= WHAT YOU ARE ASKED TO DO =
Can you reproduce every line of the material below word for word, leaving out the pictures?

[RECORDS FOR THIS TASK — start]

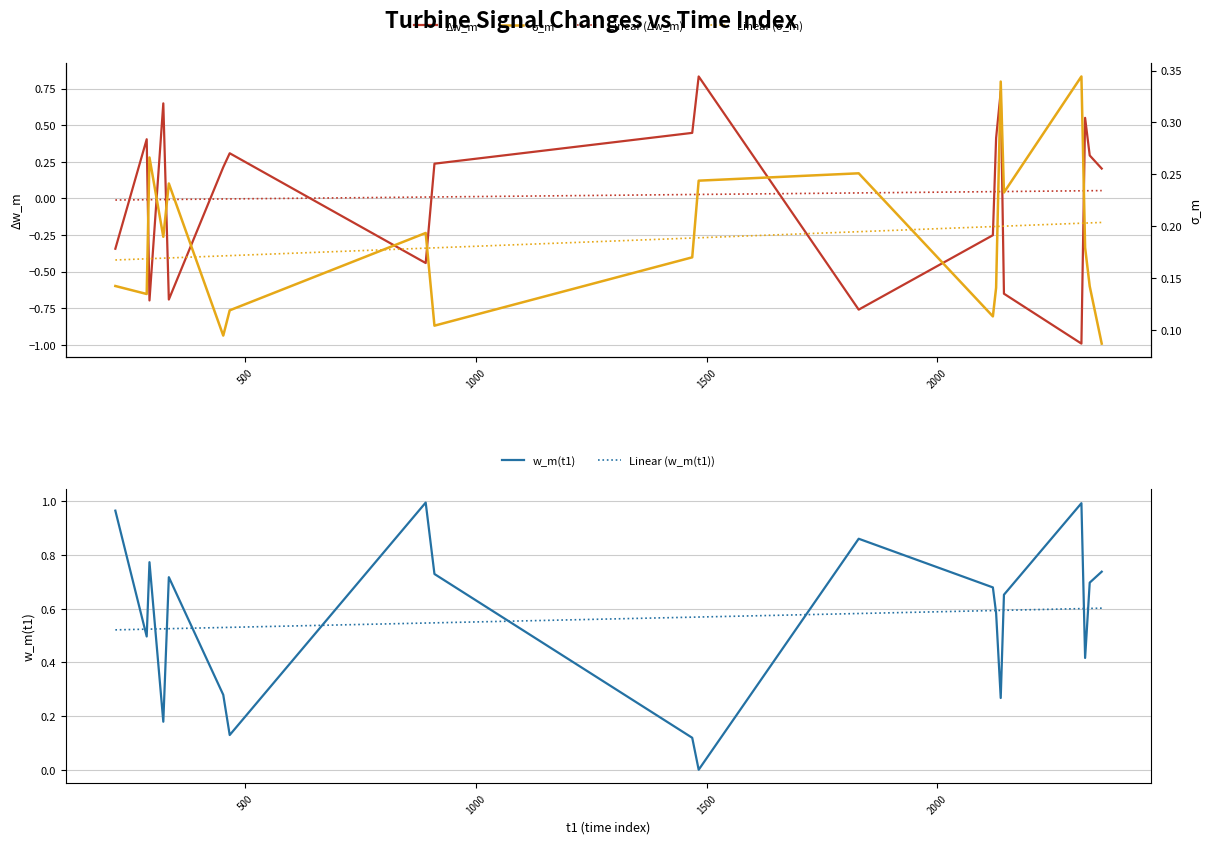

What is the lowest value of the Δw_m series?

-1.0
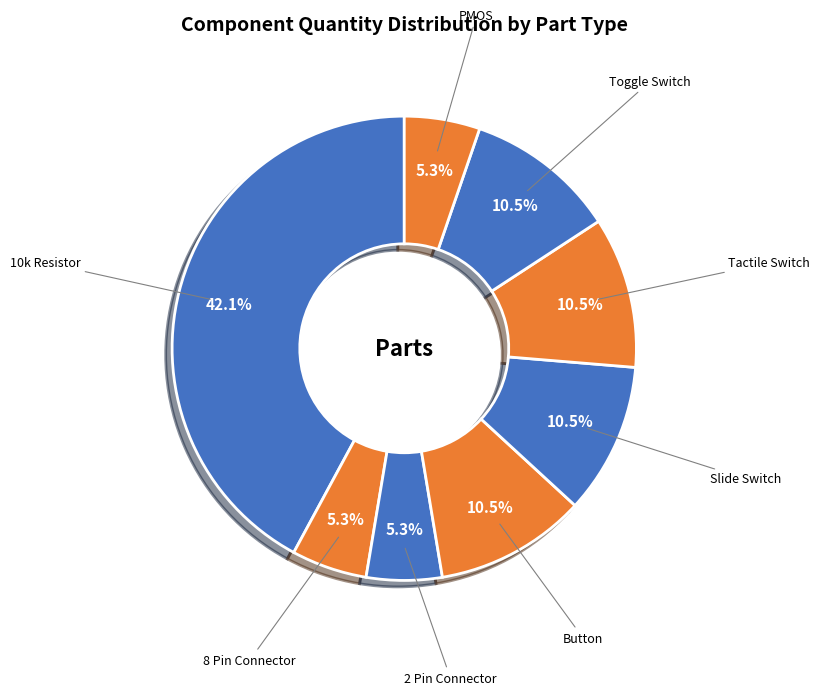

Between Toggle Switch and 10k Resistor, which is larger?

10k Resistor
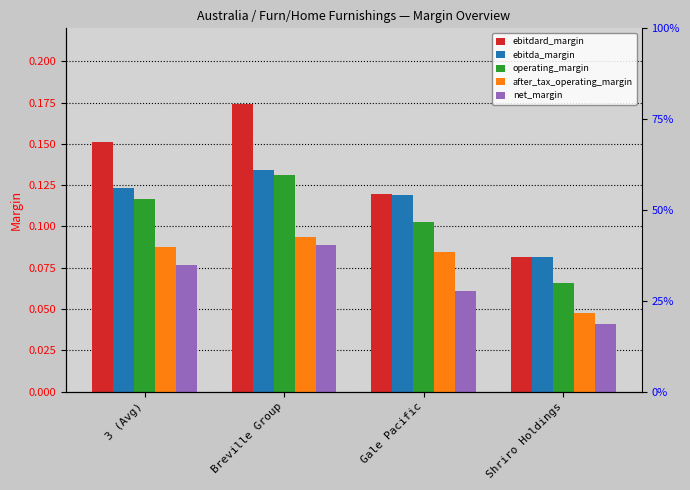

What is the difference between the maximum and second lowest values in the ebitdard_margin series?

0.1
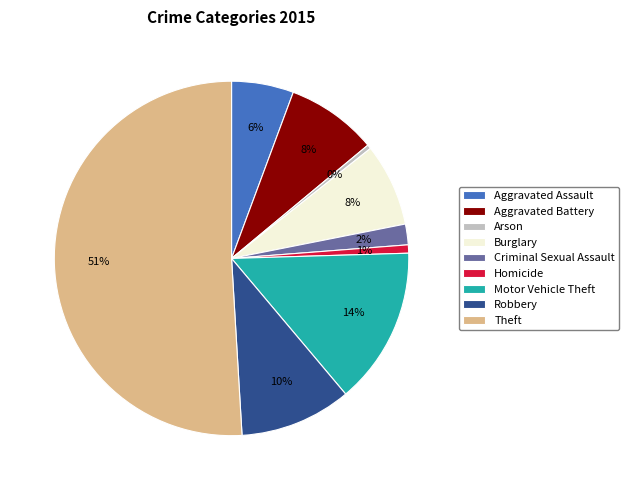

To the nearest percent, what is the combined percentage of Aggravated Assault and Robbery?

16%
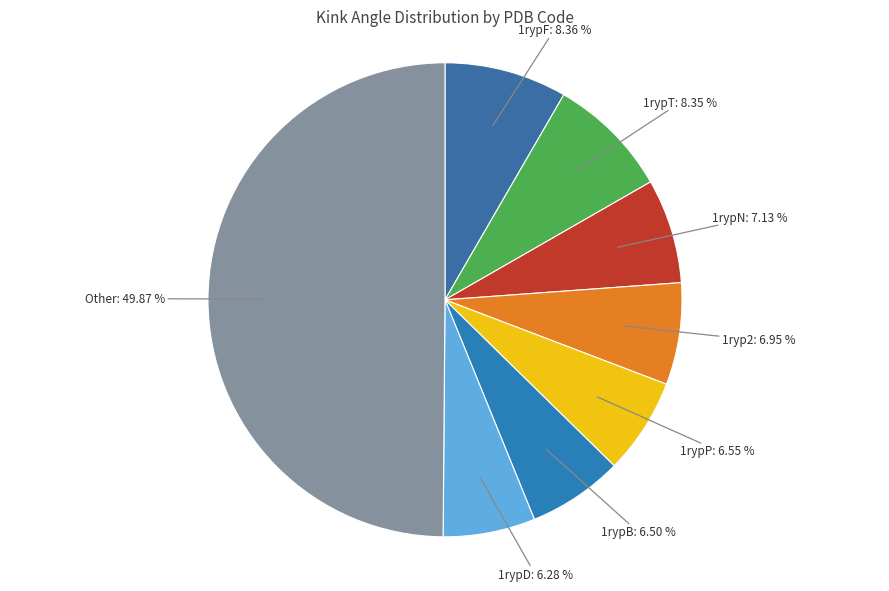

How many segments does this pie chart have?

8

[RECORDS FOR THIS TASK — finish]

= OUTPUT FOR THIS TASK =
What is the lowest value of the Δw_m series?

-1.0

Between Toggle Switch and 10k Resistor, which is larger?

10k Resistor

What is the difference between the maximum and second lowest values in the ebitdard_margin series?

0.1

To the nearest percent, what is the combined percentage of Aggravated Assault and Robbery?

16%

How many segments does this pie chart have?

8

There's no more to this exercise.